Until then, state and local governments with retiree healthcare plans will be forced to fend for themselves in quandaries of their own making.  The present values of future benefit obligations created by plan sponsors have a reality of their own, an existence independent of rule-makers.

Abbott A. Leban

May 02, 2007

Insuring the employee’s risk

Insuring the employee’s risk

The benefit gambit currently in vogue is a new kind of risk-transfer.  Instead of having the employer assume the employee’s long term risk (by defined benefit pensions, and by comprehensive health benefits), the name of the game now seems to be: transfer the risk to the employee.  How?  First, by giving the employee a defined contribution 401(k) and letting the employee take the risk that it might not be sufficient for retirement; and second, by designing a health benefit plan where large components of the risk of health costs are transferred back to the employee, and giving the employee a Health Savings Account that may or may not be sufficient to cover that risk.  And so on.

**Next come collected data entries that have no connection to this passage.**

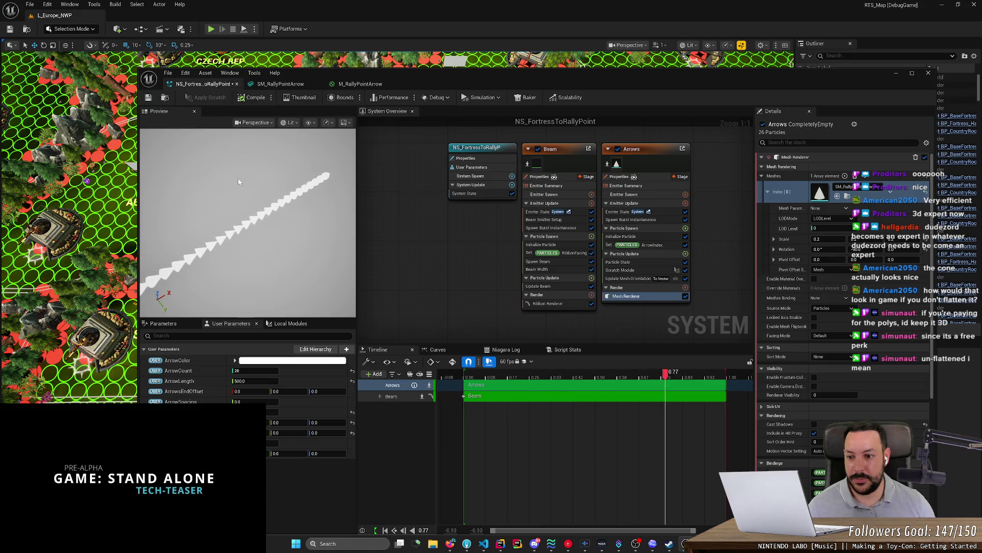
scroll(238, 205, "up", 5)
mouse_move(265, 259)
left_mouse_down()
mouse_move(302, 250)
mouse_move(265, 259)
mouse_move(269, 250)
mouse_move(253, 247)
mouse_move(261, 245)
left_mouse_up()
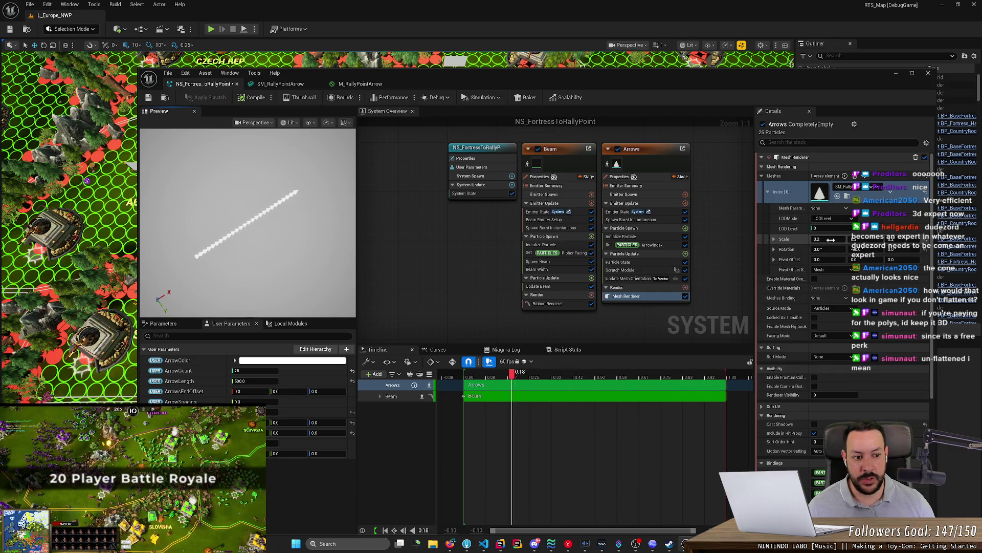
- Try arrow mesh scales of 0.01 and 0.2, settling on 0.01
left_click(831, 239)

What about insurance of these risks?  Where are the new insurance products (protection for employee’s medical “HSA-Gap”? Employees’ 401(k) inflation protection?) designed to absorb and mutualize the employees’ cost of these risks?  Why not provide that kind of insurance to employees, but through employers, on a group basis purchasable by employees through their own § 125 cafeteria?

This is a market in need of new insurance products.  The insurers have a well-established but perhaps obsolete habit of “selling” group products primarily to employers, designed to save money for employers and reduce the employer’s risk.  What new safe harbors or other law changes are needed to facilitate an insurance industry effort to reduce employees’ risks?  What new “suitability” issues are involved? Surely the need is there, and the need should make the market.